● **DOCUMENTO DI ORIGINE**
Nella seconda metà degli anni novanta la fioritura di tanti artisti e gruppi italiani di area generalmente definita “alternativa” è ormai evidente: a coglierne i maggiori frutti saranno solide espressioni rock come i Marlene Kuntz, gli Afterhours, per non dire dei C.S.I. issatisi addirittura al primo posto in classifica con l’epocale “Tabula Rasa Elettrificata”, ma altri ancora erano riusciti in quel periodo a distinguersi, partendo da ambiti musicali differenti.
L’unione di quella grande “scena” non riguardava infatti un genere canonico ma era piuttosto dettata soprattutto da una certa unità di intenti e da un’attitudine simile nell’approcciarsi a un mercato discografico che stava diventando sempre più fluido e frastagliato.
Tra i nomi che stavano emergendo a gran voce, associabili verosimilmente più all’ambito folk ““ che loro stessi stavano imponendo in classifica dandone una chiava assolutamente personale ““ c’erano sicuramente i Modena City Ramblers, un collettivo pieno di talenti e di menti fini che, partendo dalle suggestioni ricavate dalla storia della Resistenza e della provincia per lo più emiliana (da dove in pratica provenivano, nomen omen), erano riusciti a toccare le corde degli animi più sensibili, proponendo temi dal forte impatto sociale senza disdegnare vette poetiche.
Album come quello di debutto, “Riportando tutto a casa”, e il suo brillante seguito “La grande famiglia” ne avevano codificato la traiettoria musicale e artistica, facendoli incasellare nel cosiddetto “combat-folk”, termine che sembrava calzare in effetti loro a pennello.
Una marcia inarrestabile in grado di assorbire i primi colpi (come l’abbandono della suggestiva voce di Alberto Morselli, che caratterizzò brani immortali come “In un giorno di pioggia”, “Delinquent ed Modna” o “Ninnananna” nella prima fase della band) e di reclutare strada facendo enormi consensi di pubblico, spinti da una coesione invidiabile e da un’autentica genuina passione per i temi trattati.
Nel giro di una manciata di anni o poco meno, i Modena City Ramblers erano insomma diventati un gruppo non più di nicchia, forti di un’ ispirazione che volava alta, così come l’entusiasmo, e queste componenti andarono a riflettersi nel migliore dei modi nel fatidico terzo album, il primo dove i Nostri decisero di modificare un po’ la loro rotta vincente, inoltrandosi in territori e suggestioni in parte inedite ma in realtà compresi nel loro background personale.
“Terra e libertà “, pubblicato esattamente venticinque anni fa, il 19 settembre del 1997, traeva spunto come il titolo ben esemplifica dalla preziosa lezione del regista Ken Loach, i cui temi sociali sviscerati egregiamente (non solo nell’opera citata) erano stati ben assorbiti dai membri dei Modena; la caratteristica che più però fece differire questo nuovo album dai precedenti era la presenza massiccia di riferimenti ““ talvolta esplicitati- al mondo dell’America Latina.

● **COMPITI DA SVOLGERE**
- A) Duplica il passo dell'articolo sui Modena City Ramblers che inizia con "Tra i nomi che" e termina con "disdegnare vette poetiche.".
- B) Rispondi alle seguenti domande sull'articolo sui Modena City Ramblers.
(i) Con quale album i C.S.I. arrivarono al primo posto in classifica?
(ii) In quale etichetta venne incasellato il gruppo dopo i primi due album?
(iii) In che data fu pubblicato "Terra e libertà"?
- C) Scrivi il seguito dell'articolo sui Modena City Ramblers a partire dall'ultima frase riportata.

● **RIGHE DI DATI**
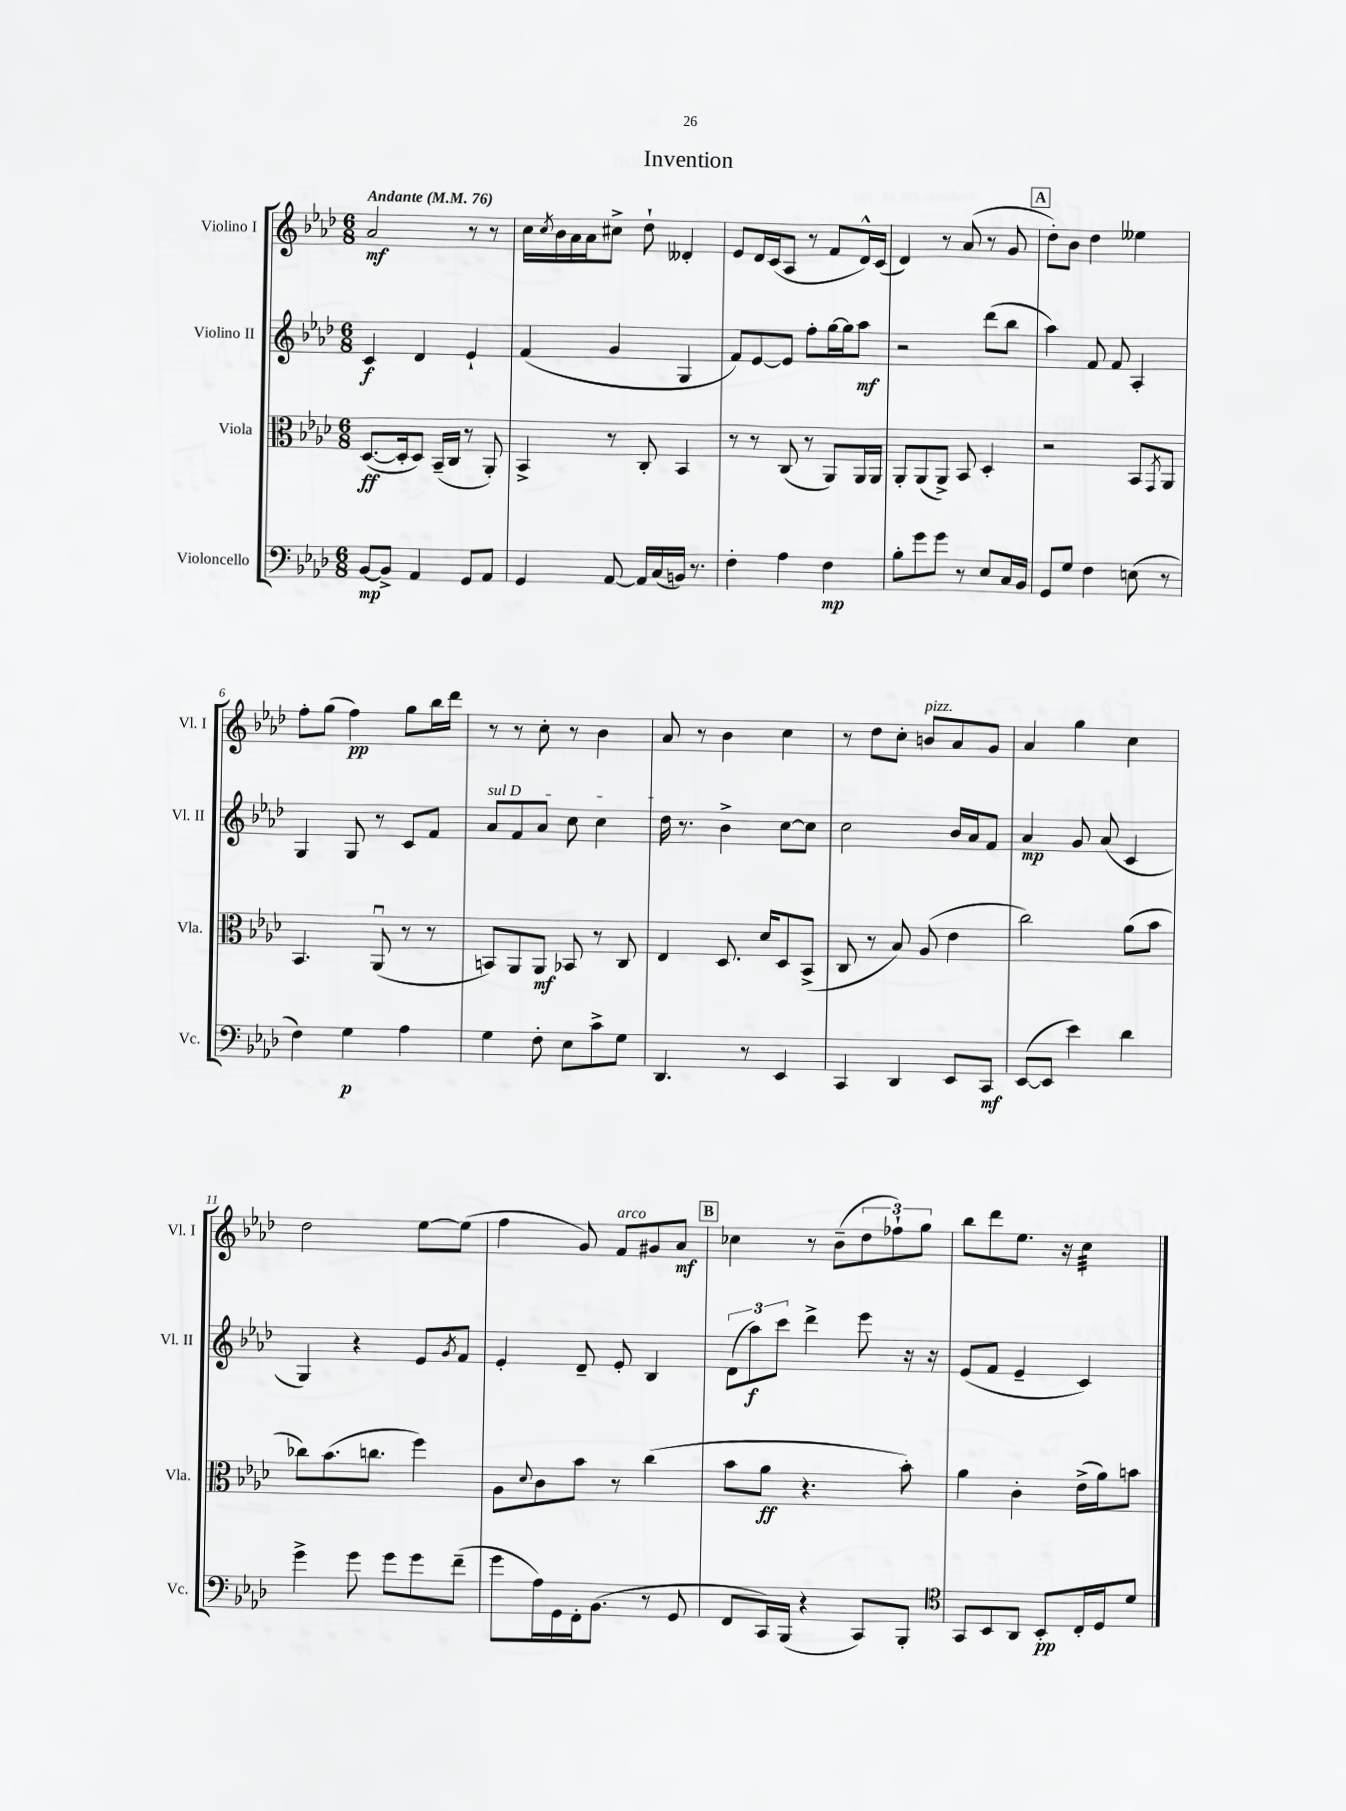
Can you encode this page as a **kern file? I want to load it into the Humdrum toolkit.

**kern	**kern	**kern	**kern
*staff4	*staff3	*staff2	*staff1
*clefF4	*clefC3	*clefG2	*clefG2
*k[b-e-a-d-]	*k[b-e-a-d-]	*k[b-e-a-d-]	*k[b-e-a-d-]
*M6/8	*M6/8	*M6/8	*M6/8
*MM76	*MM76	*MM76	*MM76
[8BB-	([8.D-	4c	2a-
8BB-^]	.	.	.
.	16D-']	.	.
4AA-	8D-)	4d-	.
.	(16BB-~	.	.
.	16C	.	.
8GG	8r	4e-`	8r
8AA-	8AA-')	.	8r
=	=	=	=
4GG	4BB-^	(4f	16cc
.	.	.	8qcc
.	.	.	16b-
.	.	.	16a-
.	.	.	16a-
[8AA-	8r	4g	8cc#^
16AA-]	8C'	.	8dd-`
(16C	.	.	.
16BB)	4BB-	4G	4d--'
8.r	.	.	.
=	=	=	=
4F'	8r	8f)	8e-
.	8r	[8e-	16d-
.	.	.	(16c
4A-	(8C	8e-]	8A-
.	8r	8ff'	8r
4F	8AA-)	[16gg	8f
.	.	16gg]	.
.	16AA-	8aa-	16d-^^)
.	16AA-	.	(16c
=	=	=	=
8B-'	8AA-'	2r	4d-)
8g	(8AA-	.	.
8g	8AA-^)	.	8r
8r	8BB-	.	(8a-
8E-	4D-'	(8ddd-	8r
16C	.	8bb-	8g
16BB-	.	.	.
=	=	=	=
8GG	2r	4aa-)	8dd-')
8G	.	.	8b-
4F	.	8f	4dd-
.	.	8f	.
(8E	8BB-	4A-'	4ee--
.	8qGG	.	.
8r	8AA-	.	.
=	=	=	=
4F)	4.BB-	4G	8ff'
.	.	.	(8gg
4G	.	8G	4ff)
.	(8AA-u	8r	.
4A-	8r	8c	8gg
.	8r	8f	16bb-
.	.	.	16ddd-
=	=	=	=
4G	8BB)	8a-	8r
.	8AA-	8f	8r
8F'	8AA-	8a-	8cc'
8E-	8BB-	8cc	8r
8c^	8r	4cc	4b-
8G	8C	.	.
=	=	=	=
4.DD-	4E-	16dd-	8a-
.	.	8.r	.
.	.	.	8r
.	8.D-	4b-^	4b-
8r	.	.	.
.	16d-	.	.
4EE-	8D-	[8cc	4cc
.	(8BB-^	8cc]	.
=	=	=	=
4CC	8C	2cc	8r
.	8r	.	8dd-
4DD-	8B-)	.	8cc'
.	(8A-	.	8b
8EE-	4e-	16b-	8a-
.	.	16a-	.
8CC	.	8f	8g
=	=	=	=
([8EE-	2cc)	4a-	4a-
8EE-]	.	.	.
4e-)	.	8g	4gg
.	.	(8a-	.
4d-	(8a-	4c	4cc
.	8b-	.	.
=	=	=	=
4g^	8cc-)	4G)	2dd-
.	(8.b-	.	.
8g	.	4r	.
.	8.cc	.	.
8g	.	.	.
8g	4ff)	8e-	[8ee-
.	.	8qg	.
(8f~	.	8f	(8ee-]
=	=	=	=
8g	8A-	4e-'	4ff
.	8qqd-	.	.
16A-)	8c	.	.
16GG	.	.	.
16FF'	8b-	8d-~	8g)
(8.BB-	.	.	.
.	8r	8e-'	8f
8r	(4cc	4B-	8g#
8GG	.	.	8a-
=	=	=	=
8FF	8b-	(12d-	4cc-
.	.	12aa-)	.
16CC)	8a-	.	.
.	.	12ccc	.
(16BBB-	.	.	.
4r	4.r	4ddd-^	8r
.	.	.	(8b-~
8CC)	.	8eee-	12dd-
.	.	.	12ff-`)
8BBB-'	8b-')	16r	.
.	.	.	12gg
.	.	16r	.
=	=	=	=
*clefC4	*	*	*
8GG	4a-	(8e-	8bb-
8BB-	.	8f	8ddd-
8AA-	4c'	4e-~	8.ee-
8BB-'	.	.	.
.	.	.	16r
16C'	(16e-^	4c)	4cc
16D-	16a-)	.	.
8d-	8b	.	.
==	==	==	==
*-	*-	*-	*-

● **RISPOSTE PER COMPITO**
- A)
Tra i nomi che stavano emergendo a gran voce, associabili verosimilmente più all’ambito folk ““ che loro stessi stavano imponendo in classifica dandone una chiava assolutamente personale ““ c’erano sicuramente i Modena City Ramblers, un collettivo pieno di talenti e di menti fini che, partendo dalle suggestioni ricavate dalla storia della Resistenza e della provincia per lo più emiliana (da dove in pratica provenivano, nomen omen), erano riusciti a toccare le corde degli animi più sensibili, proponendo temi dal forte impatto sociale senza disdegnare vette poetiche.

- B)
(i) "Tabula Rasa Elettrificata".
(ii) "Combat-folk".
(iii) Il 19 settembre 1997.

- C)
Più che un tuffo, si trattò di una vera immersione nella cultura latino-americana, nata dall’amore crescente per autori come Gabriel Garcia Marquez (d’altronde la fonte di ispirazione più presente nel disco è il celebre romanzo “Cent’anni di solitudine”, a partire dalla veemente traccia eponima) o Daniel Chavarria e dall’amicizia che si stava consolidando con personaggi di spessore della letteratura mondiale come Luis Sepulveda e Paco Ignacio Taibo II.
Normale che con simili presupposti anche il sound caro al gruppo andasse via via modificandosi, innestando elementi diversi alla matrice dichiaratamente irlandese dei primi lavori: non fu però una vera rivoluzione dal punto di vista musicale (quella a ben vedere avvenne qualche anno dopo, all’altezza di “Radio Rebelde”) ma di sicuro un primo tentativo di rinnovamento, a mio modo di vedere assolutamente riuscito e convincente.
Quel che ne risulta è un lavoro oltremodo profondo, vitale e denso di significati.
Ricordo che all’epoca i fans più “puristi” furono un po’ spiazzati dalle prime spruzzatine di chitarra elettrica (qui appannaggio specialmente del valente Francesco Moneti che ormai aveva sostituito ufficialmente il violinista originario del gruppo, Marco Michelini) e dalle nuove tematiche, e in alcuni casi storsero pure il naso, ma il tempo ha dato ampiamente ragione alle nuove istanze dei Modena City Ramblers che, certo, erano consapevoli che sarebbero andati incontro a dei rischi, lasciando una strada vecchia ormai consolidata e che stava regalando loro grossi consensi, ma a quel punto della loro storia era quella una prima svolta ormai necessaria, e dettata appunto da una genuina vicinanza verso quei modelli ispiratori.
C’è da dire che non fu del tutto abbandonata la chiave folk, in quanto in “Terra e libertà ” compaiono ancora violini e fisarmoniche e determinate melodie ma il tutto si sposava benissimo con le nuove atmosfere fortemente evocate.
Meno Pogues e più Mano Negra, se proprio volessimo sintetizzare la loro parabola artistica a quel punto, ma soprattutto da questo disco in poi si stava delineando la definizione sempre più vicina alla realtà di quello che sarebbero stati in futuro i Modena City Ramblers.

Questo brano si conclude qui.